Fatty Liver Research Discovery With Implications For Obesity And Type 2 Diabetes

Diabetes Center researcher Allison Xu, PhD, is focused on understanding how the central nervous system regulates body weight and glucose levels. She studies how body weight is dependent on the brain sensing and responding to changes in energy stores in the body. Her exciting research often focuses on the hormone leptin and how it works in a critically important organ of the body, the liver.

The liver is responsible for changing fats eaten in the diet to types of fat that can be stored and used by the body. Hepatic steatosis, or fatty liver, is the collection of excessive amounts of triglycerides and other fats inside liver cells which, left untreated, can contribute to numerous illnesses. It has been generally thought to develop via peripheral mechanisms associated with obesity.

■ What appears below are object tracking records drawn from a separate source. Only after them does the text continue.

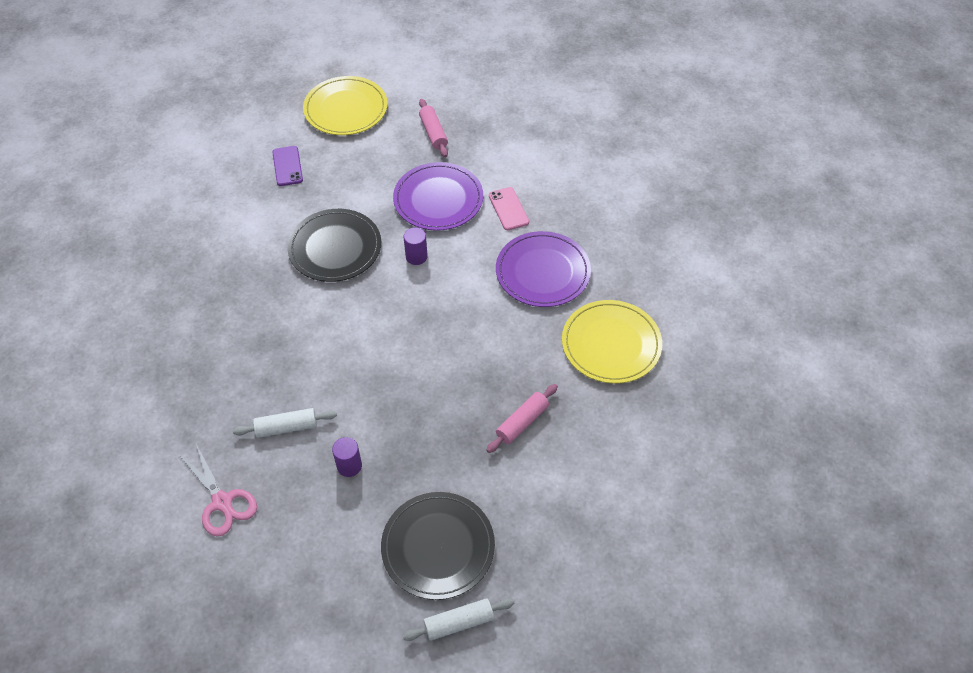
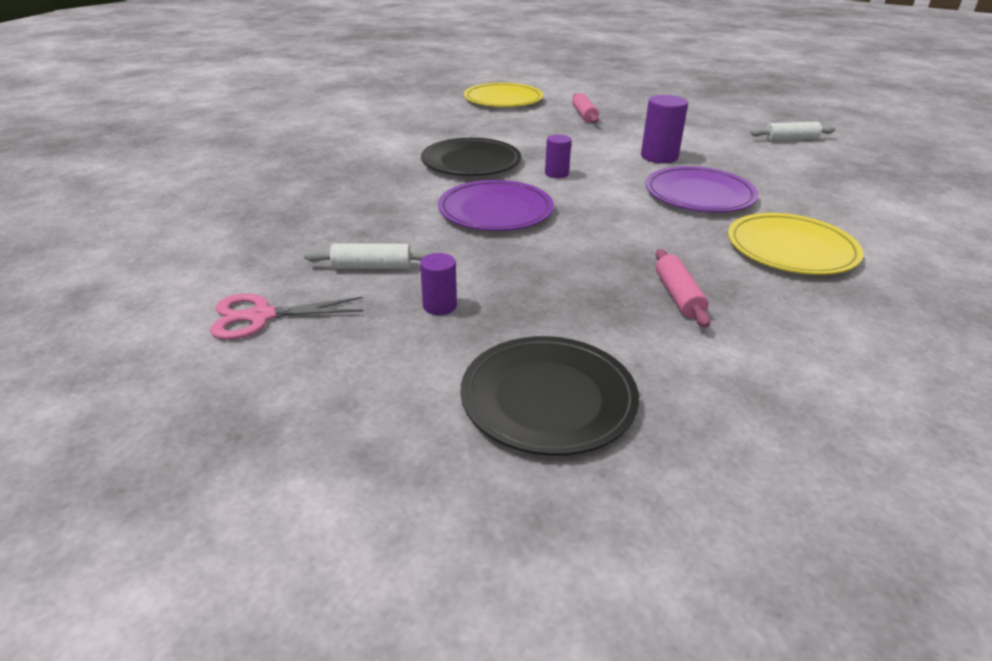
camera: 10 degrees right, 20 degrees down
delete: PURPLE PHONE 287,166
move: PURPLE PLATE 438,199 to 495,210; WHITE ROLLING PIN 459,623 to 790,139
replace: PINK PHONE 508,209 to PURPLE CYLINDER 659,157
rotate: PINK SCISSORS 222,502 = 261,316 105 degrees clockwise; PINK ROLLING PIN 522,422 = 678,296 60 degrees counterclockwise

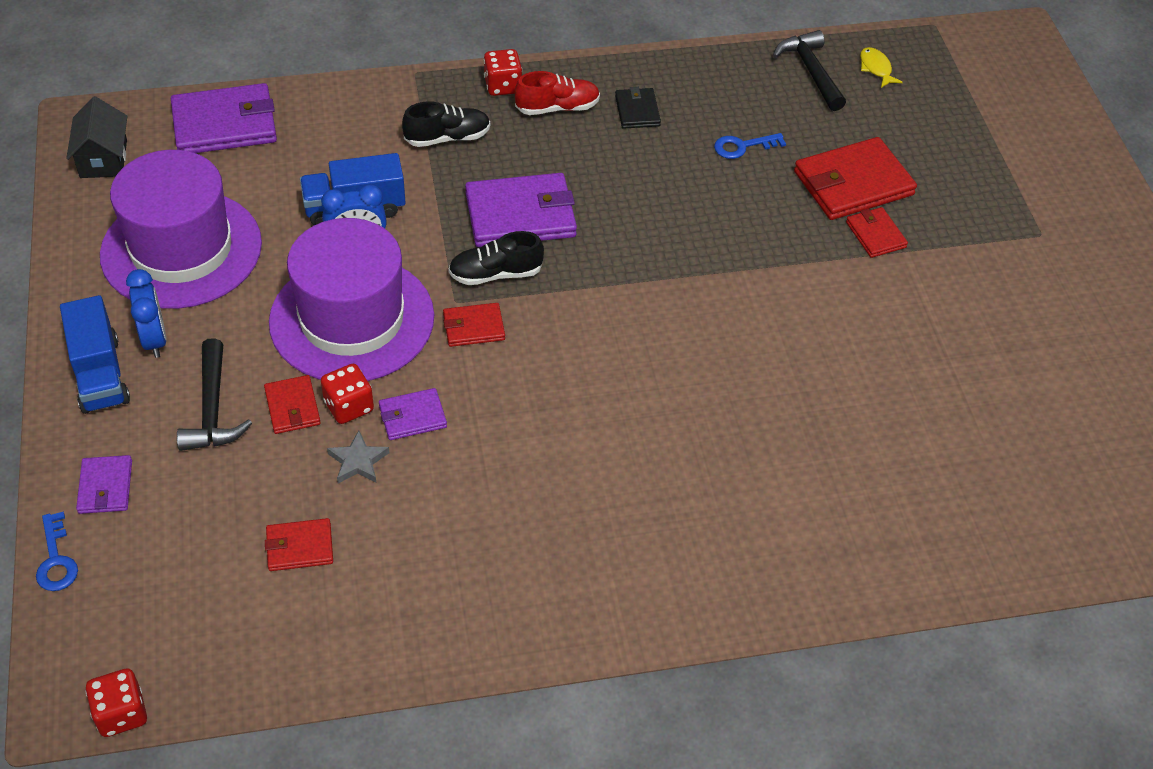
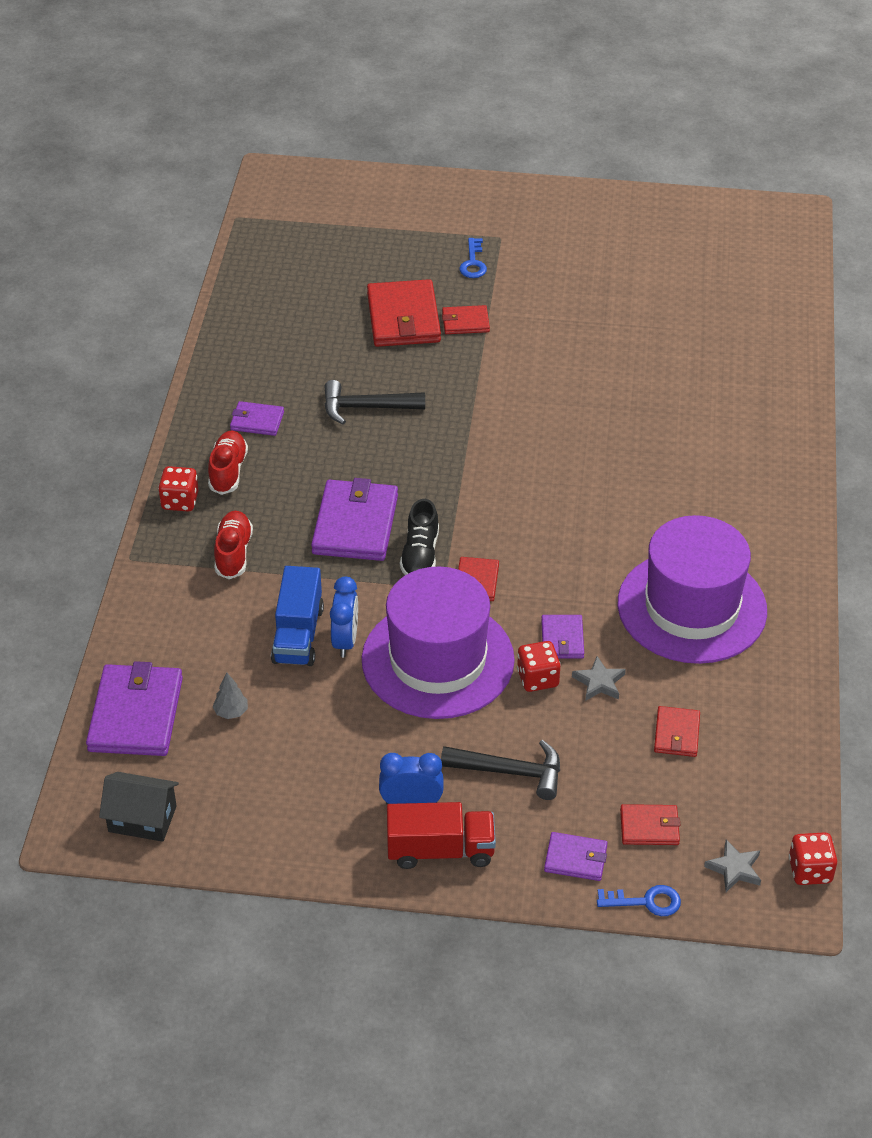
camera: 70 degrees left, 5 degrees down
delete: YELLOW FISH 876,68
insert: GREY TREE 231,712; GREY STAR 734,869
move: PURPLE HAT 181,249 to 691,607; RED WALLET 292,407 to 649,827; BLUE KEY 742,146 to 473,263; BLACK HAMMER 810,71 to 365,408
recolor: BLUE TRUCK 100,374 to RED TRUCK 440,850; BLACK SHOE 447,138 to RED SHOE 233,553; BLACK WALLET 637,111 to PURPLE WALLET 257,421

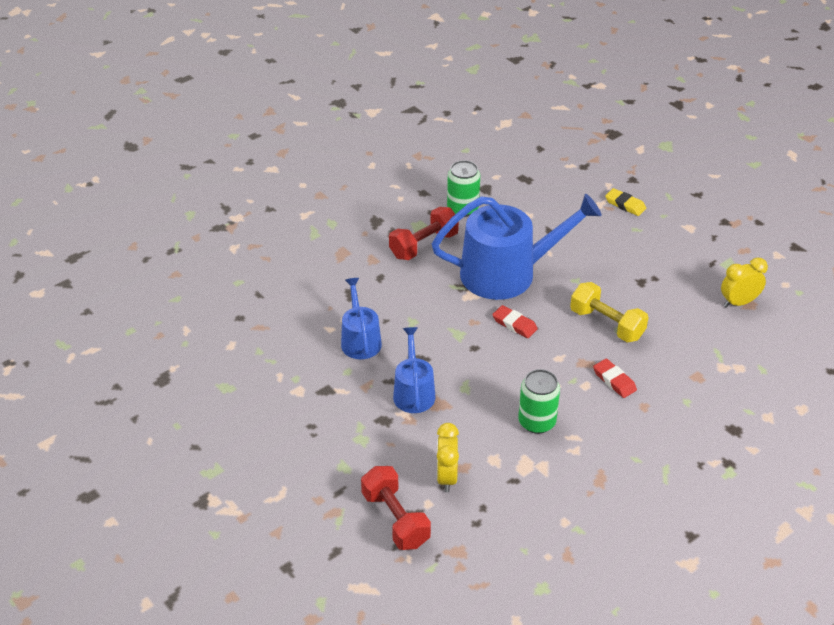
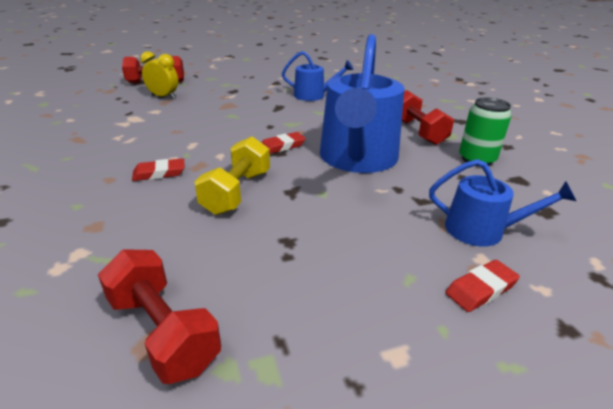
camera: 110 degrees right, 10 degrees down
delete: GREEN CAN 537,422
move: BLUE WATERING CAN 413,392 to 482,230
replace: YELLOW CLOCK 738,302 to RED DUMBBELL 163,331
recolor: YELLOW ERASER 625,204 to RED ERASER 480,289
rotate: YELLOW DUMBBELL 607,324 = 237,192 45 degrees counterclockwise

This month in the scientific journal Cell Metabolism, Dr. Xu and her team from UCSF, the San Francisco VA Medical Center, and the University of Michigan discovered that the hormone leptin will help suppress the fat content in the liver by stimulating the sympathetic nervous system’s control over the liver. They discovered that leptin can play this suppressive effect, independent of feeding and body weight -- if an enzyme that is involved in various cellular functions is present. If this leptin-induced enzyme, phosphatidylinositol 3-kinase (PI3K), is impaired or reduced, it leads to decreased liver activity and increased triglyceride levels -- without affecting obesity or key insulin signaling pathways in the liver.

This study is significant because conditions such as obesity and liver fat content are strongly correlated with insulin resistance. Thus, this study provides a new view on the role of central leptin resistance in causing obesity-associated fatty liver, insulin resistance and type 2 diabetes.

Dr. Xu is a member of the UCSF's Center for Obesity Assessment, Study and Treatment (COAST). Founded in 2004, COAST is focused on reducing the prevalence and adverse consequences of obesity. This group seeks to advance knowledge and understanding of the mechanisms by which stress influences obesity, and to develop effective interventions.